Wave by Sonali Deraniyagala

WaveConfession: I started Wave stuck in the ears, but didn’t get very far because the narrator seems to have a lisp – which is not a judgment about the reader herself, but my little ears had too challenging a time comprehending each sentence. This is a book for which absorbing every word is a must, so I resorted gratefully to the page. Bottom line: Wave is the most unflinching, illuminating memoir about horrific personal tragedy I have ever, ever come across.

The title begins in Yala, a national park on Sri Lanka’s southeastern coast, on December 26, 2004. What should have been the final day of an annual holiday break for a London-based family of four with their Sri Lankan grandparents is brought to a shattering end when an epic tsunami claims over 230,000 lives. Sonali Deraniyagala is her family’s sole survivor, losing her parents, husband, and two young sons. She wants nothing else but to join them: “I will kill myself soon.”
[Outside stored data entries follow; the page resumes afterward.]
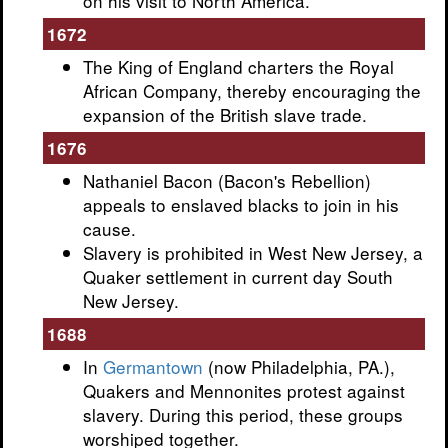
on his visit to North America.
1672
The King of England charters the Royal
African Company, thereby encouraging the
expansion of the British slave trade.
1676
Nathaniel Bacon (Bacon's Rebellion)
appeals to enslaved blacks to join in his
cause.
Slavery is prohibited in West New Jersey, a
Quaker settlement in current day South
New Jersey.
1688
In
Germantown
(now Philadelphia, PA.),
Quakers and Mennonites protest against
slavery. During this period, these groups
worshiped together.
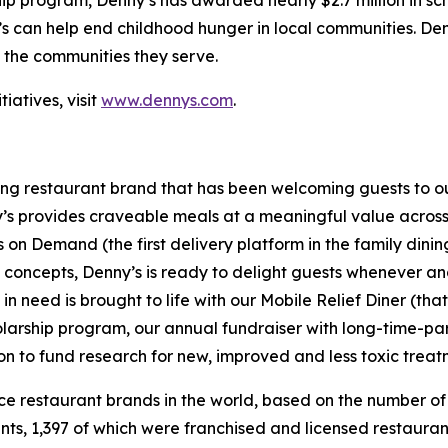
hip program, Denny’s has awarded nearly $2.7 million in sc
s can help end childhood hunger in local communities. Den
f the communities they serve.
iatives, visit
www.dennys.com
.
ning restaurant brand that has been welcoming guests to o
ny’s provides craveable meals at a meaningful value across 
's on Demand (the first delivery platform in the family din
t concepts, Denny’s is ready to delight guests whenever a
 need is brought to life with our Mobile Relief Diner (tha
olarship program, our annual fundraiser with long-time-p
ion to fund research for new, improved and less toxic treat
vice restaurant brands in the world, based on the number of
ants, 1,397 of which were franchised and licensed restaur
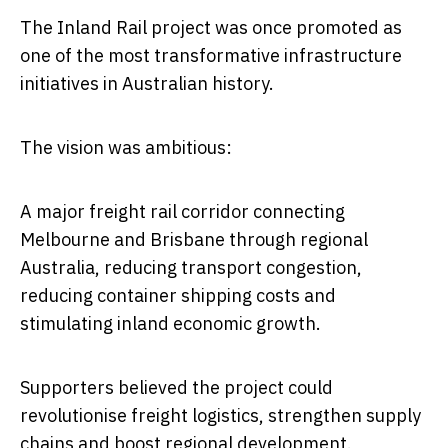
The Inland Rail project was once promoted as
one of the most transformative infrastructure
initiatives in Australian history.
The vision was ambitious:
A major freight rail corridor connecting
Melbourne and Brisbane through regional
Australia, reducing transport congestion,
reducing container shipping costs and
stimulating inland economic growth.
Supporters believed the project could
revolutionise freight logistics, strengthen supply
chains and boost regional development.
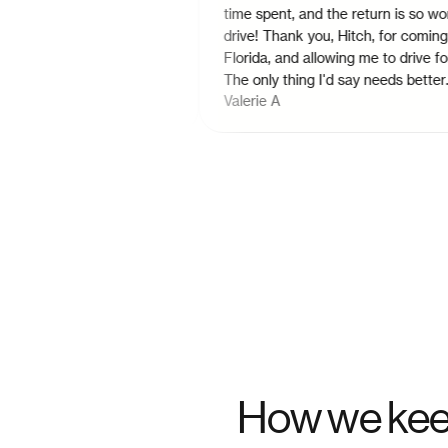
hedule the a day
time spent, and the return is so worth t
 the desired time.
drive! Thank you, Hitch, for coming to
option to schedule
Florida, and allowing me to drive for you
nd more drop points
The only thing I'd say needs better
Valerie A
attention, is the mapping. It glitches out.
Confirming if a rider is picked up or
dropped off, sometimes the app will log
you out 25 times before you can confir
either or.
"
How we kee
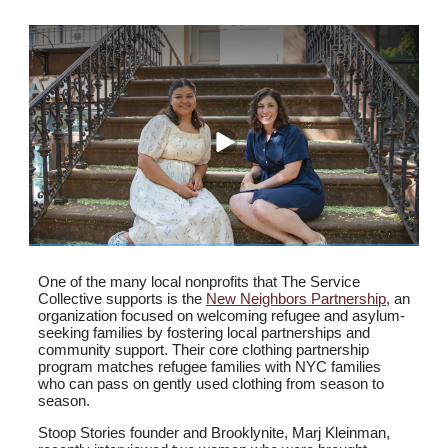
One of the many local nonprofits that The Service
Collective supports is the
New Neighbors Partnership
, an
organization focused on welcoming refugee and asylum-
seeking families by fostering local partnerships and
community support. Their core clothing partnership
program matches refugee families with NYC families
who can pass on gently used clothing from season to
season.
Stoop Stories founder and Brooklynite,
Marj Kleinman,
Over the next eight years, Deraniyagala – an Oxbridge-trained economist – progresses from utter “stunned” shutdown to allowing herself to admit the truth of her loss, to revisiting her memories little by little, and to opening her mind and heart to what her life might have become with her family intact. From obsessively bullying the Dutch renters of her Sri Lankan childhood home, to sleeping four years later in the unchanged bed of her London house, to finally being able to spend time with her sons’ maturing friends, Deraniyagala’s journey is simultaneously wrenching and remarkably hopeful.

Take note: the memoir is dedicated to “Alexandra and Kristiana” – the heart breaks yet again (and again and again) when you realize that entwined in those names are Deraniyagala’s children as they could have been, should have been. That a person can survive such loss is beyond comprehension; that she is able to share that experience with such unflinching, raw vulnerability is pure testimony to human resilience … and ultimately proves to be a literary gift of magnificent proportions.